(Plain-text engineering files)
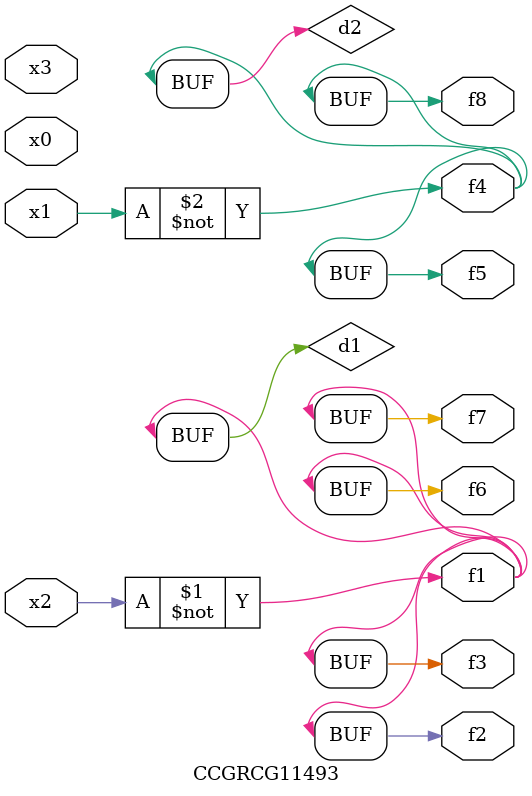
<source format=v>
module CCGRCG11493(
	input x0, x1, x2, x3,
	output f1, f2, f3, f4, f5, f6, f7, f8
);

	wire d1, d2;

	xnor (d1, x2);
	not (d2, x1);
	assign f1 = d1;
	assign f2 = d1;
	assign f3 = d1;
	assign f4 = d2;
	assign f5 = d2;
	assign f6 = d1;
	assign f7 = d1;
	assign f8 = d2;
endmodule

</source>
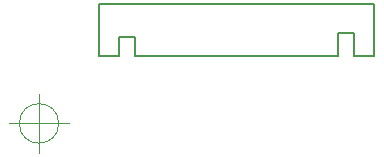
<source format=gbr>
G04 #@! TF.GenerationSoftware,KiCad,Pcbnew,(5.1.2-1)-1*
G04 #@! TF.CreationDate,2019-05-15T15:24:44-07:00*
G04 #@! TF.ProjectId,v2,76322e6b-6963-4616-945f-706362585858,rev?*
G04 #@! TF.SameCoordinates,Original*
G04 #@! TF.FileFunction,Profile,NP*
%FSLAX46Y46*%
G04 Gerber Fmt 4.6, Leading zero omitted, Abs format (unit mm)*
G04 Created by KiCad (PCBNEW (5.1.2-1)-1) date 2019-05-15 15:24:44*
%MOMM*%
%LPD*%
G04 APERTURE LIST*
%ADD10C,0.050000*%
%ADD11C,0.200000*%
G04 APERTURE END LIST*
D10*
X74056666Y-135890000D02*
G75*
G03X74056666Y-135890000I-1666666J0D01*
G01*
X69890000Y-135890000D02*
X74890000Y-135890000D01*
X72390000Y-133390000D02*
X72390000Y-138390000D01*
D11*
X80512739Y-128537464D02*
X80512739Y-130159087D01*
X97680000Y-128270000D02*
X99060000Y-128270000D01*
X79132739Y-128537464D02*
X79132739Y-130159087D01*
X79132739Y-128537464D02*
X80512739Y-128537464D01*
X77432739Y-125809144D02*
X100760000Y-125809144D01*
X77432739Y-130159087D02*
X79132739Y-130159087D01*
X100760000Y-125809144D02*
X100760000Y-130159087D01*
X97680000Y-128270000D02*
X97680000Y-130159087D01*
X77432739Y-125809144D02*
X77432739Y-130159087D01*
X80512739Y-130159087D02*
X97680000Y-130159087D01*
X99060000Y-130159087D02*
X100760000Y-130159087D01*
X99060000Y-128270000D02*
X99060000Y-130159087D01*
M02*

</source>
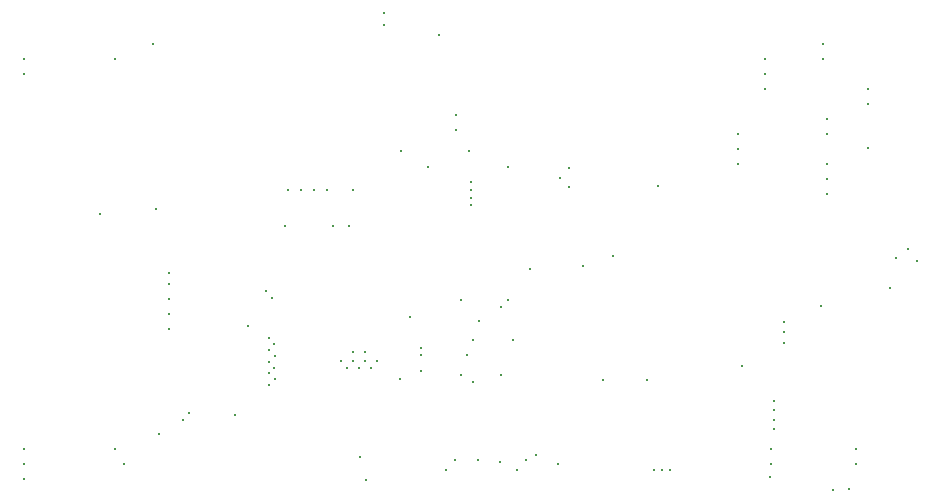
<source format=gbr>
%TF.GenerationSoftware,Altium Limited,Altium Designer,20.0.13 (296)*%
G04 Layer_Color=0*
%FSLAX26Y26*%
%MOIN*%
%TF.FileFunction,Plated,2,5,Blind,Drill*%
%TF.Part,Single*%
G01*
G75*
%TA.AperFunction,ViaDrill,NotFilled*%
%ADD346C,0.007874*%
D346*
X1377953Y1574803D02*
D03*
Y1614173D02*
D03*
X2559055Y1212402D02*
D03*
X1354331Y455709D02*
D03*
X1299213Y134534D02*
D03*
X1318898Y59016D02*
D03*
X3063976Y698898D02*
D03*
X480315Y1462402D02*
D03*
X2649606Y1412402D02*
D03*
X177165Y162402D02*
D03*
X2293280Y1037965D02*
D03*
X2856299Y1112402D02*
D03*
X708661Y259842D02*
D03*
X2041339Y770079D02*
D03*
X1003937Y665354D02*
D03*
X2142520Y805118D02*
D03*
X1523819Y1103346D02*
D03*
X2649606Y1362402D02*
D03*
X1434055Y1153543D02*
D03*
X1866142Y761811D02*
D03*
X1694882Y587092D02*
D03*
X2255905Y391732D02*
D03*
X1959547Y110236D02*
D03*
X2874016Y25591D02*
D03*
X3086614Y796811D02*
D03*
X1769685Y633858D02*
D03*
X984252Y688976D02*
D03*
X618111Y962402D02*
D03*
X1674213Y383858D02*
D03*
X1692913Y125000D02*
D03*
X994094Y452249D02*
D03*
Y413386D02*
D03*
Y492126D02*
D03*
Y531496D02*
D03*
X1669291Y1050197D02*
D03*
X925197Y570866D02*
D03*
X1669291Y1024606D02*
D03*
X661417Y749016D02*
D03*
X629921Y212402D02*
D03*
X2572835Y437008D02*
D03*
X2677165Y228346D02*
D03*
X2669291Y162402D02*
D03*
Y112402D02*
D03*
X1236220Y455709D02*
D03*
X2332677Y90551D02*
D03*
X2278008D02*
D03*
X2952756Y112402D02*
D03*
X2663924Y68897D02*
D03*
X2712598Y514173D02*
D03*
X1765748Y119630D02*
D03*
X2928150Y29528D02*
D03*
X2834646Y639173D02*
D03*
X1187992Y1026417D02*
D03*
X1501968Y473425D02*
D03*
X1275591Y485236D02*
D03*
X1314961D02*
D03*
X1058858Y1025630D02*
D03*
X1791339Y658858D02*
D03*
X1809055Y524606D02*
D03*
X1655512Y473425D02*
D03*
X1614173Y125000D02*
D03*
X1769685Y408464D02*
D03*
X1275394Y1025630D02*
D03*
X1145473D02*
D03*
X1102166D02*
D03*
X1617126Y1224213D02*
D03*
Y1274606D02*
D03*
X1669291Y999016D02*
D03*
Y973425D02*
D03*
X2110236Y392716D02*
D03*
X1635787Y408464D02*
D03*
X1501968Y422244D02*
D03*
Y499016D02*
D03*
X728346Y281496D02*
D03*
X661417Y712402D02*
D03*
Y662402D02*
D03*
Y612402D02*
D03*
Y562402D02*
D03*
X2952756Y162402D02*
D03*
X177165Y1462402D02*
D03*
X3154528Y787402D02*
D03*
X3125000Y826772D02*
D03*
X2649606Y1462402D02*
D03*
X433071Y944882D02*
D03*
X1633858Y658858D02*
D03*
X1465551Y601378D02*
D03*
X1012795Y433071D02*
D03*
X1013740Y472441D02*
D03*
X1013535Y512015D02*
D03*
X1013740Y393701D02*
D03*
X1586614Y90551D02*
D03*
X2305118D02*
D03*
X1820866D02*
D03*
X2677165Y259842D02*
D03*
X1275591Y455709D02*
D03*
X2842520Y1462402D02*
D03*
Y1512402D02*
D03*
X511811Y112402D02*
D03*
X480315Y162402D02*
D03*
X610236Y1512402D02*
D03*
X177165Y1412402D02*
D03*
X177165Y112402D02*
D03*
Y62402D02*
D03*
X1884830Y142172D02*
D03*
X1791339Y1101378D02*
D03*
X1663386Y1153543D02*
D03*
X1563406Y1540748D02*
D03*
X1433110Y393701D02*
D03*
X2856299Y1212402D02*
D03*
Y1012402D02*
D03*
Y1062402D02*
D03*
X1255906Y431102D02*
D03*
X2992736Y1312922D02*
D03*
Y1362922D02*
D03*
X2993256Y1163443D02*
D03*
X2856299Y1262402D02*
D03*
X2677165Y322835D02*
D03*
Y291339D02*
D03*
X1334646Y431102D02*
D03*
X1295276D02*
D03*
X1314961Y455709D02*
D03*
X881890Y275591D02*
D03*
X1675158Y524606D02*
D03*
X1850394Y125748D02*
D03*
X2712598Y550197D02*
D03*
Y583661D02*
D03*
X994095Y374016D02*
D03*
X2559055Y1112402D02*
D03*
X1964567Y1064961D02*
D03*
X1994094Y1099409D02*
D03*
Y1036417D02*
D03*
X1207776Y904626D02*
D03*
X1260925D02*
D03*
X1049213Y903543D02*
D03*
X2559055Y1162402D02*
D03*
%TF.MD5,c292a788563fe68e3068df38a3fb2b9d*%
M02*

</source>
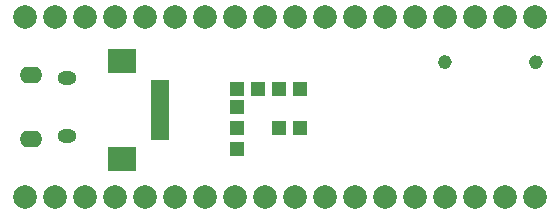
<source format=gbs>
G04 Layer_Color=16711935*
%FSLAX24Y24*%
%MOIN*%
G70*
G01*
G75*
%ADD40C,0.0240*%
%ADD84C,0.0159*%
%ADD88C,0.0789*%
%ADD89O,0.0749X0.0552*%
%ADD90O,0.0631X0.0474*%
%ADD91R,0.0474X0.0474*%
%ADD92R,0.0946X0.0789*%
%ADD93R,0.0592X0.0198*%
D40*
X17630Y1511D02*
G03*
X17630Y1511I-110J0D01*
G01*
Y1489D02*
G03*
X17630Y1489I-110J0D01*
G01*
X14600D02*
G03*
X14600Y1489I-110J0D01*
G01*
Y1511D02*
G03*
X14600Y1511I-110J0D01*
G01*
D84*
X17520Y1633D02*
D03*
Y1367D02*
D03*
X14490D02*
D03*
Y1633D02*
D03*
D88*
X500Y-3000D02*
D03*
X1500D02*
D03*
X2500D02*
D03*
X3500D02*
D03*
X4500D02*
D03*
X5500D02*
D03*
X6500D02*
D03*
X7500D02*
D03*
X8500D02*
D03*
X9500D02*
D03*
X10500D02*
D03*
X11500D02*
D03*
X12500D02*
D03*
X13500D02*
D03*
X14500D02*
D03*
X15500D02*
D03*
X16500D02*
D03*
X17500D02*
D03*
Y3000D02*
D03*
X16500D02*
D03*
X15500D02*
D03*
X14500D02*
D03*
X13500D02*
D03*
X12500D02*
D03*
X11500D02*
D03*
X10500D02*
D03*
X9500D02*
D03*
X8500D02*
D03*
X7500D02*
D03*
X6500D02*
D03*
X5500D02*
D03*
X4500D02*
D03*
X3500D02*
D03*
X2500D02*
D03*
X1500D02*
D03*
X500D02*
D03*
D89*
X703Y1073D02*
D03*
Y-1073D02*
D03*
D90*
X1896Y955D02*
D03*
Y-955D02*
D03*
D91*
X7550Y600D02*
D03*
X9650Y-700D02*
D03*
Y591D02*
D03*
X8950Y-700D02*
D03*
X7550D02*
D03*
Y0D02*
D03*
X8950Y591D02*
D03*
X8250Y600D02*
D03*
X7550Y-1400D02*
D03*
D92*
X3720Y-1732D02*
D03*
Y1535D02*
D03*
D93*
X5000Y787D02*
D03*
Y591D02*
D03*
Y394D02*
D03*
Y197D02*
D03*
Y0D02*
D03*
Y-197D02*
D03*
Y-394D02*
D03*
Y-591D02*
D03*
Y-787D02*
D03*
Y-984D02*
D03*
M02*

</source>
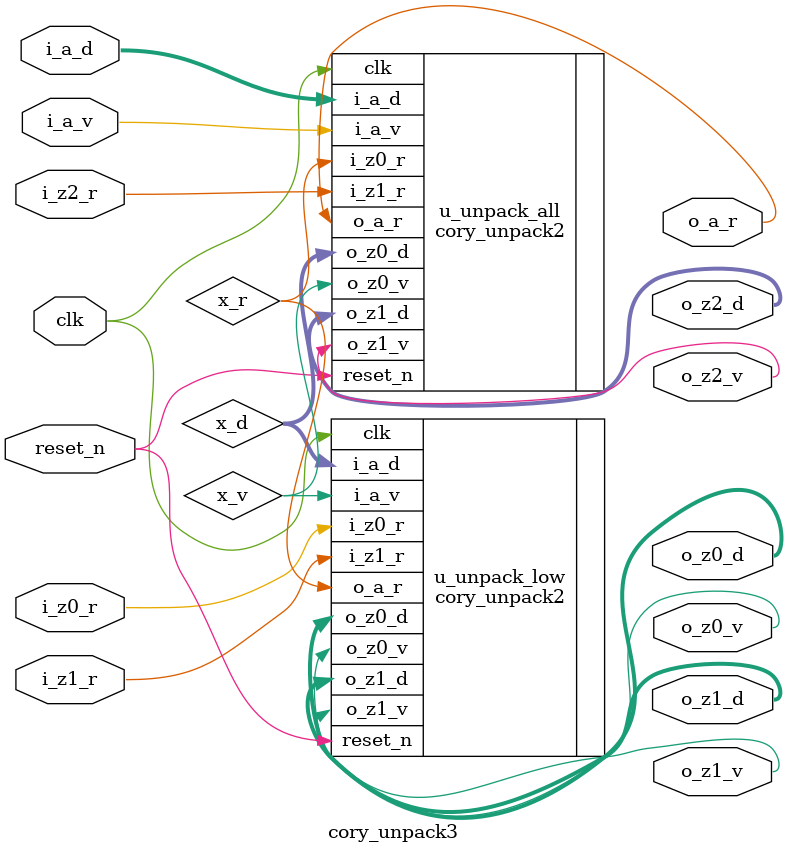
<source format=v>
`ifndef CORY_UNPACK3
    `define CORY_UNPACK3

module cory_unpack3 #(
    parameter   N   = 8,
    parameter   Z0  = N,
    parameter   Z1  = N,
    parameter   Z2  = N,
    parameter   A   = Z0 + Z1 + Z2
) (
    input           clk,
    input           i_a_v,
    input   [A-1:0] i_a_d,
    output          o_a_r,

    output          o_z0_v,
    output  [Z0-1:0]o_z0_d,
    input           i_z0_r,
    output          o_z1_v,
    output  [Z1-1:0]o_z1_d,
    input           i_z1_r,
    output          o_z2_v,
    output  [Z2-1:0]o_z2_d,
    input           i_z2_r,
    input           reset_n
);

//------------------------------------------------------------------------------
localparam  X   = Z0 + Z1;
localparam  Y   = Z2;

wire            x_v;
wire    [X-1:0] x_d;
wire            x_r;

cory_unpack2 #(.Z0(X), .Z1(Y)) u_unpack_all (
    .clk        (clk),
    .i_a_v      (i_a_v),
    .i_a_d      (i_a_d),
    .o_a_r      (o_a_r),
    .o_z0_v     (x_v),
    .o_z0_d     (x_d),
    .i_z0_r     (x_r),
    .o_z1_v     (o_z2_v),
    .o_z1_d     (o_z2_d),
    .i_z1_r     (i_z2_r),
    .reset_n    (reset_n)
);

cory_unpack2 #(.Z0(Z0), .Z1(Z1)) u_unpack_low (
    .clk        (clk),
    .i_a_v      (x_v),
    .i_a_d      (x_d),
    .o_a_r      (x_r),
    .o_z0_v     (o_z0_v),
    .o_z0_d     (o_z0_d),
    .i_z0_r     (i_z0_r),
    .o_z1_v     (o_z1_v),
    .o_z1_d     (o_z1_d),
    .i_z1_r     (i_z1_r),
    .reset_n    (reset_n)
);

`ifdef SIM
`ifdef  CORY_MON
`endif                                          //  CORY_MON
`endif
endmodule


`endif

</source>
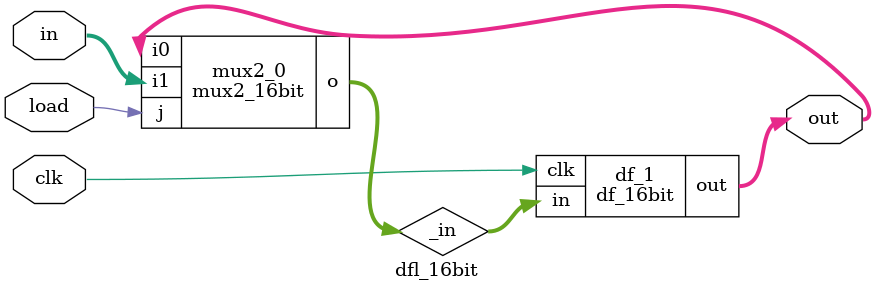
<source format=v>
module invert_16bit (input wire [15:0] i,output wire [15:0] o);
  	assign o = ~i;
endmodule


module invert_2bit(input wire i,output wire o);
	assign o = !i;
endmodule


module and2_16bit (input wire [15:0] i0, i1,output wire [15:0] o);
  	assign o = i0 & i1;
endmodule


module mux2_16bit (input wire [15:0] i0, i1,input wire j,output wire [15:0] o);
  	assign o = (j == 0) ? i0 : i1;
endmodule


module df_16bit (input wire clk,input wire [15:0] in,output wire [15:0] out);
  	reg [15:0] df_out;
  	always @(posedge clk) df_out <= in;
  	assign out = df_out;
endmodule


module dfr_16bit (input wire clk, input wire reset, input wire [15:0] in, output wire [15:0] out);
    	wire [15:0] df_in, clk_;
	wire [15:0] extend_reset;

    	invert_2bit i0 (.i(reset), .o(reset_));
	
	assign extend_reset = {16{reset}};
    	and2_16bit and2_0 (.i0(in), .i1(extend_reset), .o(df_in));

    	df_16bit df_0 (.clk(clk), .in(df_in), .out(out));

endmodule


module dfl_16bit (input wire clk, load,input wire [15:0] in,output wire [15:0] out);
  	wire [15:0] _in;
  	mux2_16bit mux2_0 (.i0(out), .i1(in), .j(load), .o(_in));
  	df_16bit df_1 (.clk(clk), .in(_in), .out(out));
endmodule
</source>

=== YOUR ASSIGNMENT ===
Using the entries above, find all lines with "LIST". Copy them.

=== RESPONSE AREA ===
G04 APERTURE LIST*
G04 APERTURE END LIST*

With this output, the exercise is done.